Aber nun zu unserer Großen Anfrage. In diesem Jahr haben wir 60 Jahre Grundgesetz feiern dürfen. Besonders Elisabeth Selbert hat darum gekämpft, den Art. 3 Abs. 2 ins Grundgesetz zu bekommen:

Männer und Frauen sind gleichberechtigt. Der Staat fördert die tatsächliche Durchsetzung der Gleichberechtigung von Frauen und Männern und wirkt auf die Beseitigung bestehender Nachteile hin.

Der Zugang zum Arbeitsmarkt in Deutschland und in Nordrhein-Westfalen weist große geschlechtsspezifische Unterschiede und Nachteile auf. Es beginnt mit der Berufswahl, setzt sich fort bei der Entlohnung für gleiche Arbeit, Unterbrechung für Familienzeiten, den Wiedereinstieg bis hin zur beruflichen Entwicklung und der Karriere. Frauen sind auch heute noch, 60 Jahre nach Inkrafttreten des Grundgesetzes, in nahezu allen Bereichen des Arbeitsmarktes in Führungspositionen unterrepräsentiert und bei prekärer Beschäftigung überrepräsentiert.

Die Antwort der Landesregierung auf die Große Anfrage der SPD-Fraktion zur Situation von Frauen am Arbeitsmarkt in Nordrhein-Westfalen sollte uns, dem Parlament, eine genaue Analyse liefern, um daraus Lösungen der unterschiedlichen Probleme zu erarbeiten. Leider sind diese Antworten in vielen Bereichen sehr dürftig. Die Daten reichen in vielen Bereichen nicht aus. Die Stichtagsstatistik der Bundesagentur für Arbeit spiegelt nicht die tatsächliche

Situation wieder; darauf hat meine Kollege Günter Garbrecht schon heute Morgen sehr deutlich hingewiesen. Das fängt schon beim Einstieg in die Ausbildung an und setzt sich beim Wiedereinstieg in den Beruf fort. Wenn es keine Daten gibt, dann gibt es auch keinen Handlungsbedarf – so wohl die Devise der Landesregierung. Das ist Schönfärberei. Aber genau in diesen Handlungsfeldern gibt es Handlungsbedarf. Aber auch mit den gegebenen Antworten wird deutlich, wo gehandelt werden muss. Das Grundproblem ist das traditionelle Versorgermodell, das immer noch das Erwerbsleben dominiert.
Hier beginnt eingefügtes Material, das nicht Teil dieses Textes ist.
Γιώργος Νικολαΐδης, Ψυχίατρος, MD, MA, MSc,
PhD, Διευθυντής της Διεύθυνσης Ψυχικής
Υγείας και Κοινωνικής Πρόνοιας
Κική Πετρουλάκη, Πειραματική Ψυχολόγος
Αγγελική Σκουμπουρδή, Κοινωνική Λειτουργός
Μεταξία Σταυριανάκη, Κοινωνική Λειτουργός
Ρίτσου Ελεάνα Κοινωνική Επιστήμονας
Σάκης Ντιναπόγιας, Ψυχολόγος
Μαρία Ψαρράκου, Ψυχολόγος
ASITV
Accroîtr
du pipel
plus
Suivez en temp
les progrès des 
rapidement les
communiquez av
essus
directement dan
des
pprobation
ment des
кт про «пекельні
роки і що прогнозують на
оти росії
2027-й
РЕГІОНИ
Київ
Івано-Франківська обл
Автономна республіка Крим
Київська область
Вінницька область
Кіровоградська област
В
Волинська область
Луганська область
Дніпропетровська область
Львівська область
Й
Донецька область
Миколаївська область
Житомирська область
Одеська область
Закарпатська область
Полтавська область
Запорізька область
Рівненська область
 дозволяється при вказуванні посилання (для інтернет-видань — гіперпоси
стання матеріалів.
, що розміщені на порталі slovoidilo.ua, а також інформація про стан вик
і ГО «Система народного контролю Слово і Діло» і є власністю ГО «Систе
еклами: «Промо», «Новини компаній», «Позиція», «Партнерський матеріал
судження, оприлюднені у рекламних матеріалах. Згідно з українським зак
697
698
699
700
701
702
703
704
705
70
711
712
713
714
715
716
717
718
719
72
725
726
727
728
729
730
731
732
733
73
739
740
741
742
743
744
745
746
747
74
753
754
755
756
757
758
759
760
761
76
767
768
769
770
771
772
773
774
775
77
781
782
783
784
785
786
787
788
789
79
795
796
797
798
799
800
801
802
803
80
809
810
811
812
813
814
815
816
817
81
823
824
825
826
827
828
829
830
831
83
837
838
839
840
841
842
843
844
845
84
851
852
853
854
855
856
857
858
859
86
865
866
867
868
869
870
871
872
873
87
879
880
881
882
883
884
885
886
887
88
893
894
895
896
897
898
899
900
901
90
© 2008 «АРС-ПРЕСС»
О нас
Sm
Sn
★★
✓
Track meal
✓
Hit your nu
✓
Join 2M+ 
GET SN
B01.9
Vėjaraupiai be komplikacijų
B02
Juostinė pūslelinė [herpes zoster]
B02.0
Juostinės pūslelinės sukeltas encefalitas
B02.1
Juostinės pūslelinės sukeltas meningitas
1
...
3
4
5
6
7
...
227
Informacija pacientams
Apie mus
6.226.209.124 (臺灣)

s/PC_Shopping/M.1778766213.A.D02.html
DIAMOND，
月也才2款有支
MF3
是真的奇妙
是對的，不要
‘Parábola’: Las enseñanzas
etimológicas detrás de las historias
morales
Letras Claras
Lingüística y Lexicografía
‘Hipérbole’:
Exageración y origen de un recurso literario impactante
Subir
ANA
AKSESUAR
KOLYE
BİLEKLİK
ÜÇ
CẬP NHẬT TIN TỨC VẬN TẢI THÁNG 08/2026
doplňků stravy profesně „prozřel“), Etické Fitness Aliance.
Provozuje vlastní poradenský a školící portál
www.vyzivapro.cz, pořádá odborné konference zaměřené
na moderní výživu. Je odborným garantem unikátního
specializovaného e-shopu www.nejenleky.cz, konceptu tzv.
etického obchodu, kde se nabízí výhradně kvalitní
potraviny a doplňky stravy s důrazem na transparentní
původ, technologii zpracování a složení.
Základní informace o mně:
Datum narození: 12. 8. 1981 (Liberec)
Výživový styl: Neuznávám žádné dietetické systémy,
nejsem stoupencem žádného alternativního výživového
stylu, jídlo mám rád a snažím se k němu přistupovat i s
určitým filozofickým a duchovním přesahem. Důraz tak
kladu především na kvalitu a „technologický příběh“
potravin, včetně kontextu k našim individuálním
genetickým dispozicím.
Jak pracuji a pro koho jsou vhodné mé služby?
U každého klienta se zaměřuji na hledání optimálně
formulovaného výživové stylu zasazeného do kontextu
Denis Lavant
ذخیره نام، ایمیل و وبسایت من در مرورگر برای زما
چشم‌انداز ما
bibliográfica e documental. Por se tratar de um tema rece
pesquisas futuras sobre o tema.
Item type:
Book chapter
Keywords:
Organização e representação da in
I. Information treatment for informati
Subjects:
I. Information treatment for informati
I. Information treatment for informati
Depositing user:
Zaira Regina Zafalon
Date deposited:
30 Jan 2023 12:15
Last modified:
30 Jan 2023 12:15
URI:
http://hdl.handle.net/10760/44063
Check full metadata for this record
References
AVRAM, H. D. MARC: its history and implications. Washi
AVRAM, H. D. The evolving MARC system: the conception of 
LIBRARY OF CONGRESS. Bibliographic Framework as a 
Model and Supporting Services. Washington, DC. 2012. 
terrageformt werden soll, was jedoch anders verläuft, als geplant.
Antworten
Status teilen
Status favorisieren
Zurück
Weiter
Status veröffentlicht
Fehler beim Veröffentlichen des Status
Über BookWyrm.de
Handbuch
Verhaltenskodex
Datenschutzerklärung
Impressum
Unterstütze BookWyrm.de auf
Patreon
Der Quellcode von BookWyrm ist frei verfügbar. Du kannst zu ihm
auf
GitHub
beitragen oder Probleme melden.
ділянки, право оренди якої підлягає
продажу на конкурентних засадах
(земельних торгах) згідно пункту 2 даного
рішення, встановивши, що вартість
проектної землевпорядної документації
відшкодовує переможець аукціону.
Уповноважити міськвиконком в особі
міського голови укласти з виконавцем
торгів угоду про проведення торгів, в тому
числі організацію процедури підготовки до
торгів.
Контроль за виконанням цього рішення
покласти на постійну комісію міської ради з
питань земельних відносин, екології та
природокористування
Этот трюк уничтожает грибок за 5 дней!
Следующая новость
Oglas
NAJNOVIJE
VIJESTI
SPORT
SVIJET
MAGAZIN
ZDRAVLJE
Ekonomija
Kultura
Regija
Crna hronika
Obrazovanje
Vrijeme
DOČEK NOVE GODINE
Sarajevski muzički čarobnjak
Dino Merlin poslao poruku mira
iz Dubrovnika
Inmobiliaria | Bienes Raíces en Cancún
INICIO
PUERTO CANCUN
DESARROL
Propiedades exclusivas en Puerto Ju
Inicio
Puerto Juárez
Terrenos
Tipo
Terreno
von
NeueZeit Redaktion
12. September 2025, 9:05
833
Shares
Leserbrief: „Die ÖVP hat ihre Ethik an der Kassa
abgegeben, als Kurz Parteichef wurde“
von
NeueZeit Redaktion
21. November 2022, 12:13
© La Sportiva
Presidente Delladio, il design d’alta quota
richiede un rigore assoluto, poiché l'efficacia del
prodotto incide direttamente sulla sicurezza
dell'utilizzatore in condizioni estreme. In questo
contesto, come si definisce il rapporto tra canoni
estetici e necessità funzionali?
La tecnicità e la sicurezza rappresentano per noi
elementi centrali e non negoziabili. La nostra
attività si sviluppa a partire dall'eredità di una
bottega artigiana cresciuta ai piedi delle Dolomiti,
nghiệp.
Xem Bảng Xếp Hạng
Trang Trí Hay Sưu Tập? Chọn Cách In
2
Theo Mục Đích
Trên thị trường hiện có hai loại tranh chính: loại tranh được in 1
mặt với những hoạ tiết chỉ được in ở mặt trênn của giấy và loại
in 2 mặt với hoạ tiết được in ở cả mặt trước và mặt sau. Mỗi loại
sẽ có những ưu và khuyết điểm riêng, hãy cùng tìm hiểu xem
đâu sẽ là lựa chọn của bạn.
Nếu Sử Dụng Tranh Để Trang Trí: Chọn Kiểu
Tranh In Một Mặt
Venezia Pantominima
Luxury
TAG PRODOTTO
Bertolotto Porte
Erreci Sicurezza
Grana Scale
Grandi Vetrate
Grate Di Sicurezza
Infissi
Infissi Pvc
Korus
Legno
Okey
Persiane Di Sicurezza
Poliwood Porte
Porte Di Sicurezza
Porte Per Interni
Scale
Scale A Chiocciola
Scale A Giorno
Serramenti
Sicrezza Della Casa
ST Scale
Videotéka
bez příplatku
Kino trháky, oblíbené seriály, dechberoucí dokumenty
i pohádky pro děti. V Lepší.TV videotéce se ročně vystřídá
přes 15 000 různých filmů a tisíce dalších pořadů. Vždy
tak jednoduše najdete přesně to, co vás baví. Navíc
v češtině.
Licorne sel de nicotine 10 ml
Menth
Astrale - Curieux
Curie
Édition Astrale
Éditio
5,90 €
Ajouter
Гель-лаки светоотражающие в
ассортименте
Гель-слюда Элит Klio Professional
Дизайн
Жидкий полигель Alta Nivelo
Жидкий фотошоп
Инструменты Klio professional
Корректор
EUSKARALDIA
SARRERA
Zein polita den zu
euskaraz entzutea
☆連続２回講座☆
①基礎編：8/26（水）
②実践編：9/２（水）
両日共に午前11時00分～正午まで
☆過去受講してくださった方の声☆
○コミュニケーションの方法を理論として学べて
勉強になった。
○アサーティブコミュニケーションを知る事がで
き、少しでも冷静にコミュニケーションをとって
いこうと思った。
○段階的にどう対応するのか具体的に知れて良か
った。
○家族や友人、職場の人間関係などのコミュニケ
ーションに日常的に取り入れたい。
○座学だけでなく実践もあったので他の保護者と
Aber die traditionelle Familie ist nicht mehr die Regel. Andere Lebensmodelle werden gewählt und auch gelebt. Der eigene Beruf und die finanzielle Unabhängigkeit sind immer wichtiger für Frauen, insbesondere auch für junge Frauen. Von 35 % der 16- bis 29-jährigen Frauen wird eine Vollzeitbeschäftigung als ideal angesehen, in der Altersgruppe der 30- bis 44-jährigen Frauen wollen dies nur 23 %. Das zeigt uns aber sehr genau, dass eine Veränderung der Einstellung bei jungen Frauen stattgefunden hat.